I’ve gotten better about disciplining myself about not getting too distracted on other things that I know need to be done around the home since I’m there during the day, but some people probably still feel that it’s easier or better to just remove themselves from the situation entirely. Some people may still have kids at home (their spouse may be a stay-at-home parent or homeschool), and they may want to get back to the office just for a little less chaos during the day (I empathize).
When it comes to actually giving reasons for why working remotely is such a barrier, the main reason I’ve usually heard is that being in the same office improves collaboration. Specifically, they generally have that 1 story of 1 time someone happened to hear a snippet of a conversation and offered some useful insight. Seriously, it’s 1 story. I don’t think I’ve ever heard a second. The truth is in open offices, people work to try to avoid being in those stories (that article also did not speak well of communication for fully remote teams, a finding corroborated by recent research from Microsoft).
As far as collaboration goes, the only type of collaboration that I could get in an office but not working remotely is the ability to walk over to someone’s desk and stand there until I get an answer to whatever my question or issue was at the time. That type of collaboration is really handy for me, but generally annoying for whoever I’d do it to, so I’m not sure that’s something people should be pushing to preserve.
Another reason for clinging to the idea that productivity outside of the office is an anomaly is the fact that companies have spent a lot of money on office real estate, and they’re likely loathe to write that money off to close the office (although it’s been done before). For that kind of sunk cost, people are going to demand that whatever they paid for gets used, and rationalize the benefits later. And so, for them the office becomes the only place where you can expect people to get work done.
People being productive working remotely certainly isn’t new, and companies that have made it work have been sharing their tips publicly for years.

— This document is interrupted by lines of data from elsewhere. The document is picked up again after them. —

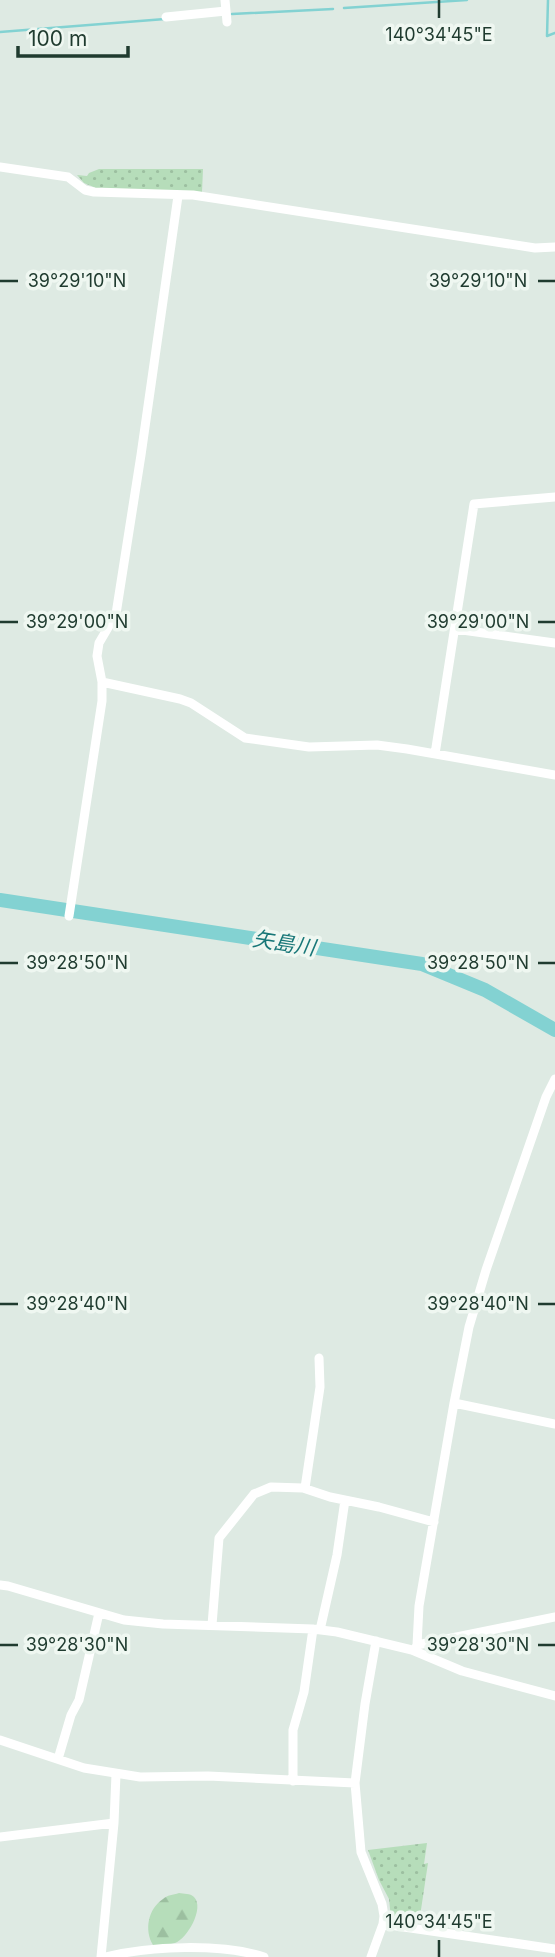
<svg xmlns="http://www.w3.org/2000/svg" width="555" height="1957" font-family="Inter,'Noto Sans JP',sans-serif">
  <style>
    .grass { fill: url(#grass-dots) }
    .forest { fill: url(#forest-firs) }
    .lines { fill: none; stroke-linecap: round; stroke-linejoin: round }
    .stream { stroke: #83d2d2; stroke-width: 2.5 }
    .river { stroke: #83d2d2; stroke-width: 14 }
    .street { stroke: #fff; stroke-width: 9 }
    .ticks { fill: none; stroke: #1f3b2f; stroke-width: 2.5 }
    .labels { text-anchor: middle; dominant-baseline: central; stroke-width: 7; stroke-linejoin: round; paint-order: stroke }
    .water-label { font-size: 21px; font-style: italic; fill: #187778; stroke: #eff7f1 }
    .ticks-label { font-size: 18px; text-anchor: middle; fill: #1f3b2f; stroke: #eff7f1; stroke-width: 7; stroke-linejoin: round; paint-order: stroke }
  </style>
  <defs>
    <pattern id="grass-dots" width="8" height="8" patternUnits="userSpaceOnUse" patternTransform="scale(1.75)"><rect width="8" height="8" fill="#b6ddba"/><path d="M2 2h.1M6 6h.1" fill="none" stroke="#9cbfa0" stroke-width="1.8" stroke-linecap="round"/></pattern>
    <pattern id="forest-firs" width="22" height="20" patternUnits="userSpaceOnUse" patternTransform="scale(1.75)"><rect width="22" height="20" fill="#b6ddba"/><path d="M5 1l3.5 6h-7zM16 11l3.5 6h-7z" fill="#9cbfa0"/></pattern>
  </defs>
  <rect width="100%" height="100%" fill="#deeae3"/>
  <!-- grass -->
  <path class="grass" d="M99,169H203L202,192L96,188L84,183L77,175L87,176L89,173Z
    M427,1843L424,1864L428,1863L419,1923L394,1920L391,1918L389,1899L379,1880L368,1850Z"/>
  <!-- forest -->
  <path class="forest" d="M179,1893C184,1894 190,1893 194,1897C205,1908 187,1939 175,1943C168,1945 159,1946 153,1945C144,1930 148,1909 163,1899C167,1895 173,1895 179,1893Z"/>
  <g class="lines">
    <!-- stream -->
    <path class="stream" d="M548,0L547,36L555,33
      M344,8L467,0
      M232,14L333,9
      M0,32L165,19"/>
    <!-- river -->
    <path class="river" d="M0,900L422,964L485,990L555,1030"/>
    <!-- street -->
    <path class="street" d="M225,0L227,22
      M166,17L226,11
      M0,167L68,177L85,190L94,192L193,195L535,248L555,247
      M455,629L555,643
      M102,682L180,699L191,703L245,738L309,747L377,745L407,749L555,775
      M435,754L474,504L555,497
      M69,916L102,701V682L97,656L99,643L116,614L141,455L178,196
      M454,1403L555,1424
      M305,1488L320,1387L319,1358
      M0,1585L8,1586L124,1620L163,1624L313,1629L337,1632L412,1650L462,1671L555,1696
      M212,1625L219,1538L254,1494L271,1487L303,1488L330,1497L379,1507L434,1522
      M320,1630L337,1555L345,1500
      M417,1645L555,1617
      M414,1651L417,1645L419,1606L454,1403L469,1327L486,1270L546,1097L555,1079
      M0,1740L84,1768L140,1777L208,1776L355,1783
      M58,1759L71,1715L79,1700L99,1613
      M293,1781V1730L304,1692L313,1629
      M0,1837L114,1823
      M383,1924L555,1949
      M101,1957L114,1823L116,1774
      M105,1957C149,1946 221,1943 264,1957
      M371,1957L383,1924L384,1916L382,1904L361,1852L355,1783L365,1704L376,1641"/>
  </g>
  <!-- ticks -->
  <path class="ticks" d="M439,0V18M0,281H18M538,281H555M0,622H18M538,622H555M0,963H18M538,963H555M0,1304H18M538,1304H555M0,1645H18M538,1645H555M439,1940V1957"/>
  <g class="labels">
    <!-- water labels -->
    <g class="water-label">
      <text transform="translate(284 943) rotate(9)">矢島川</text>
    </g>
  </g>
  <g class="ticks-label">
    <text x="439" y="41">140°34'45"E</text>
    <text x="77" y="287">39°29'10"N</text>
    <text x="478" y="287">39°29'10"N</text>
    <text x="77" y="628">39°29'00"N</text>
    <text x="478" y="628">39°29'00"N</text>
    <text x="77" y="969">39°28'50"N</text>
    <text x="478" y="969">39°28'50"N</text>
    <text x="77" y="1310">39°28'40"N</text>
    <text x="478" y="1310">39°28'40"N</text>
    <text x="77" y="1651">39°28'30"N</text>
    <text x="478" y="1651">39°28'30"N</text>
    <text x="439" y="1928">140°34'45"E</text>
  </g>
  <!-- scale -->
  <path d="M18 46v10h110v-10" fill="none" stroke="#1f3b2f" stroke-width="3.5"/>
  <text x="28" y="46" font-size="21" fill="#1f3b2f" stroke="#eff7f1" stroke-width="5" paint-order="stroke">100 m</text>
</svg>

The popularity of remote work is only new because working remotely full-time wasn’t really something most people did before Covid. In the relatively few instances where people did, it was popular then too. The idea that people are productive “in spite of” being at the office largely stems from a disbelief that working was something that could be done from anywhere else.

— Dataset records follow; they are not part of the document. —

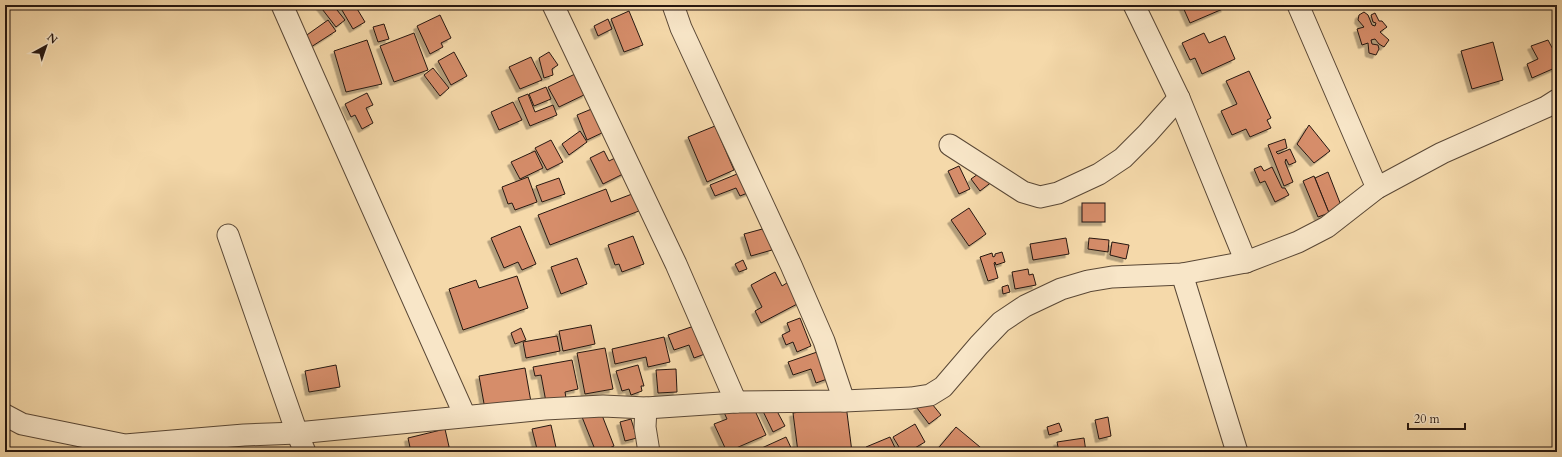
<svg xmlns="http://www.w3.org/2000/svg" width="1562" height="457" viewBox="0 0 1562 457" font-family="Cardo,serif">
	<style>
		.building { fill: #d68d6b; stroke: #261710; filter: url(#shadow) }
		.lines { fill: none; stroke-linecap: round; stroke-linejoin: round }
		.minor-casing { stroke: #5a4836; stroke-width: 23 }
		.minor { stroke: #f8e6c8; stroke-width: 21 }
	</style>
	<defs>
		<filter id="shadow"><feDropShadow dx="-3.5" dy="3.5" stdDeviation="0" flood-color="#0004"/></filter>
	</defs>
	<rect width="100%" height="100%" fill="#f5d9aa"/>
	<filter id="stains"><feTurbulence type="fractalNoise" baseFrequency=".005" numOctaves="4"/><feColorMatrix values="0 0 0 0 .2 0 0 0 0 .09 0 0 0 0 .02 0 0 0 .5 -.17"/></filter>
	<radialGradient id="worn" r=".72"><stop offset=".6" stop-color="#630" stop-opacity="0"/><stop offset="1" stop-color="#630" stop-opacity=".3"/></radialGradient>
	<g class="building">
		<path d="M319,5H333L345,20L336,27Z"/>
		<path d="M339,5H359L356,7L365,22L353,29Z"/>
		<path d="M1182,5H1224L1225,8L1190,23Z"/>
		<path d="M629,11L643,45L624,52L611,19Z"/>
		<path d="M1364,12L1368,15L1372,25L1375,26L1376,23L1373,22L1371,15L1375,13L1379,21H1382L1387,27L1380,32L1389,40L1384,47L1379,44L1375,39L1371,40L1372,44L1378,45L1379,49L1376,55L1369,53L1368,43L1362,45L1357,29L1364,27L1358,20L1359,15Z"/>
		<path d="M440,15L451,38L441,43L443,47L430,54L417,26Z"/>
		<path d="M608,19L612,29L598,36L594,26Z"/>
		<path d="M328,20L336,31L311,47L304,37Z"/>
		<path d="M384,24L389,39L378,42L373,27Z"/>
		<path d="M414,33L428,70L394,82L380,46Z"/>
		<path d="M1204,33L1209,43L1225,36L1235,59L1202,74L1195,58L1190,60L1182,43Z"/>
		<path d="M367,40L382,84L346,92L334,51Z"/>
		<path d="M1548,40L1557,57V67L1532,78L1527,64L1538,59L1531,46Z"/>
		<path d="M1493,42L1503,80L1472,89L1461,51Z"/>
		<path d="M454,52L467,76L451,85L438,61Z"/>
		<path d="M549,52L558,65L552,69L553,75L544,78L539,58Z"/>
		<path d="M531,57L542,80L520,89L509,67Z"/>
		<path d="M433,68L449,88L440,96L424,75Z"/>
		<path d="M1249,71L1271,118L1267,120L1271,128L1250,137L1246,129L1232,135L1221,111L1237,104L1226,81Z"/>
		<path d="M575,74L586,94L559,107L548,87Z"/>
		<path d="M546,87L551,99L534,106L529,94Z"/>
		<path d="M367,93L373,105L366,108L373,123L362,129L355,115L351,117L345,104Z"/>
		<path d="M528,94L535,112L553,105L557,115L530,126L518,98Z"/>
		<path d="M513,102L522,120L499,130L491,112Z"/>
		<path d="M594,108L604,132L587,140L577,115Z"/>
		<path d="M1309,125L1330,151L1314,163L1297,144Z"/>
		<path d="M715,126L734,170L707,182L688,137Z"/>
		<path d="M580,131L587,142L569,155L562,144Z"/>
		<path d="M1285,139L1287,148L1276,152L1278,154L1290,149L1296,162L1289,165L1286,159L1285,162L1293,182L1284,186L1268,145Z"/>
		<path d="M551,140L563,162L547,170L535,148Z"/>
		<path d="M535,151L543,168L520,179L511,162Z"/>
		<path d="M604,151L609,161L617,157L625,173L603,184L590,158Z"/>
		<path d="M959,166L970,189L959,194L948,171Z"/>
		<path d="M1261,166L1264,171L1272,167L1282,188H1285L1289,195L1275,202L1265,181L1260,183L1254,169Z"/>
		<path d="M985,169L993,181L980,191L971,179Z"/>
		<path d="M742,172L750,192L740,196L736,188L715,196L710,185Z"/>
		<path d="M1328,172L1342,208L1329,213L1315,178Z"/>
		<path d="M1314,176L1329,213L1318,217L1303,181Z"/>
		<path d="M528,177L537,202L515,210L512,203L508,204L502,187Z"/>
		<path d="M559,178L565,194L542,202L536,186Z"/>
		<path d="M606,189L611,202L632,194L639,211L550,245L538,215Z"/>
		<rect x="1082" y="203" width="23" height="19"/>
		<path d="M969,208L986,234L969,246L951,220Z"/>
		<path d="M520,226L536,264L522,270L518,262L504,268L491,238Z"/>
		<path d="M766,228L772,250L751,256L744,234Z"/>
		<path d="M633,236L644,264L622,272L619,264L615,265L608,245Z"/>
		<path d="M1066,238L1069,254L1033,260L1030,244Z"/>
		<path d="M1089,238L1109,240L1108,252L1088,249Z"/>
		<path d="M1112,242L1129,245L1126,259L1110,255Z"/>
		<path d="M1002,252L1005,262L996,265L995,262L994,263L998,278L988,281L980,257L992,253L993,257L995,256V254Z"/>
		<path d="M577,258L587,284L561,294L551,267Z"/>
		<path d="M743,260L747,269L739,272L735,264Z"/>
		<path d="M1028,269L1029,275L1033,274L1036,285L1015,289L1012,272Z"/>
		<path d="M775,272L782,286L790,281L801,302L761,323L755,311L762,307L751,285Z"/>
		<path d="M517,276L528,308L463,330L449,289L476,280L479,288Z"/>
		<path d="M1008,285L1010,292L1003,294L1002,287Z"/>
		<path d="M800,318L811,346L797,352L793,342L786,345L782,335L790,331L787,323Z"/>
		<path d="M591,325L595,344L563,351L559,331Z"/>
		<path d="M694,326L705,354L694,358L689,345L674,350L668,335Z"/>
		<path d="M521,328L526,340L515,344L511,333Z"/>
		<path d="M557,336L560,351L526,358L523,342Z"/>
		<path d="M664,337L670,362L648,367L646,357L615,364L612,349Z"/>
		<path d="M605,348L613,389L585,394L577,353Z"/>
		<path d="M820,351L830,378L816,383L811,369L793,375L788,362Z"/>
		<path d="M572,360L578,389L565,392L566,398L546,402L541,375L535,376L533,367Z"/>
		<path d="M336,365L340,387L309,392L305,371Z"/>
		<path d="M638,365L644,386H641L642,391L631,395L629,389L622,391L616,371Z"/>
		<path d="M525,368L531,402L485,409L479,376Z"/>
		<path d="M676,369L677,392L658,393L656,370Z"/>
		<path d="M928,399L941,415L929,424L917,408Z"/>
		<path d="M771,400L785,426L773,432L760,405Z"/>
		<path d="M752,404L766,435L727,452L714,424L727,419L723,410Z"/>
		<path d="M846,405L852,452H798L793,413Z"/>
		<path d="M600,410L614,446L600,452H596L582,417Z"/>
		<path d="M1108,417L1111,436L1099,439L1095,420Z"/>
		<path d="M631,419L637,438L625,441L620,422Z"/>
		<path d="M1059,423L1062,431L1049,435L1047,427Z"/>
		<path d="M915,424L925,442L908,452H902L893,437Z"/>
		<path d="M551,425L557,452H529L537,449L532,429Z"/>
		<path d="M956,427L986,452H935Z"/>
		<path d="M445,429L450,451L411,452L408,438Z"/>
		<path d="M786,437L793,452H753Z"/>
		<path d="M890,437L897,452H869L866,447Z"/>
		<path d="M1084,438L1086,452H1059L1057,442Z"/>
	</g>
	<g class="lines">
		<defs>
			<g id="minor">
				<path d="M282,5L315,80L465,416"/>
				<path d="M553,5L676,264L736,402"/>
				<path d="M673,5L681,28L791,265L824,341L844,401"/>
				<path d="M1134,5L1179,98L1246,262"/>
				<path d="M1298,5L1377,188"/>
				<path d="M950,145L1023,192L1040,197L1058,193L1099,174L1123,158L1147,134L1179,98"/>
				<path d="M228,235L297,433L305,452"/>
				<path d="M1182,274L1237,452"/>
				<path d="M646,408L645,427L649,452"/>
				<path d="M5,415L22,424L125,445L244,435L297,433L545,409L603,406L646,408L736,402L844,401L911,398L930,395L943,387L979,345L1001,322L1025,306L1061,289L1088,281L1112,277L1182,274L1246,262L1298,242L1327,227L1377,188L1442,153L1546,107L1557,100"/>
			</g>
		</defs>
		<use href="#minor" class="minor-casing"/>
		<use href="#minor" class="minor"/>
	</g>
	<rect width="1562" height="457" fill="none" stroke="#f5d9aa" stroke-width="20"/>
	<rect x="6" y="6" width="1550" height="445" fill="none" stroke="#261710" stroke-width="2"/>
	<rect x="10" y="10" width="1542" height="437" fill="none" stroke="#261710"/>
	<g transform="translate(46 46) rotate(40)" stroke="#f8e6c8" stroke-width="3" paint-order="stroke">
	<path d="M0-3L7 15L0 10L-7 15Z" fill="#261710"/>
	<text y="-6" font-size="11" font-weight="bold" text-anchor="middle" fill="#261710">N</text>
	</g>
	<path d="M1408 423v6h57v-6" fill="none" stroke="#261710" stroke-width="2"/>
	<text x="1414" y="423" font-size="12" fill="#261710" stroke="#f8e6c8" stroke-width="3" paint-order="stroke">20 m</text>
	<rect width="100%" height="100%" filter="url(#stains)"/>
	<rect width="100%" height="100%" fill="url(#worn)"/>
</svg>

Obviously, all of this applies to people with office jobs. Teams working on physical equipment, particularly the same piece of physical equipment (e.g. robotics engineering teams) would likely need a place where their common device can be found. We never did really try to figure out how to do remote education. And, of course, there’s retail work and in-person service work (like appliance repair). Not every job is a good fit for remote work. But it is incredibly frustrating to hear people discussing large numbers of their employees with positions conducive to working from anywhere act as if being productive from anywhere is somehow a shock to them. Give how much easier it is to have your day unavoidably interrupted at the office (by people walking over to your desk to get you to answer something now), or the distractions from random conversations unrelated to anything you’re trying to get done going on in the background, I’d actually say people are surprisingly productive “in spite of” being at the office.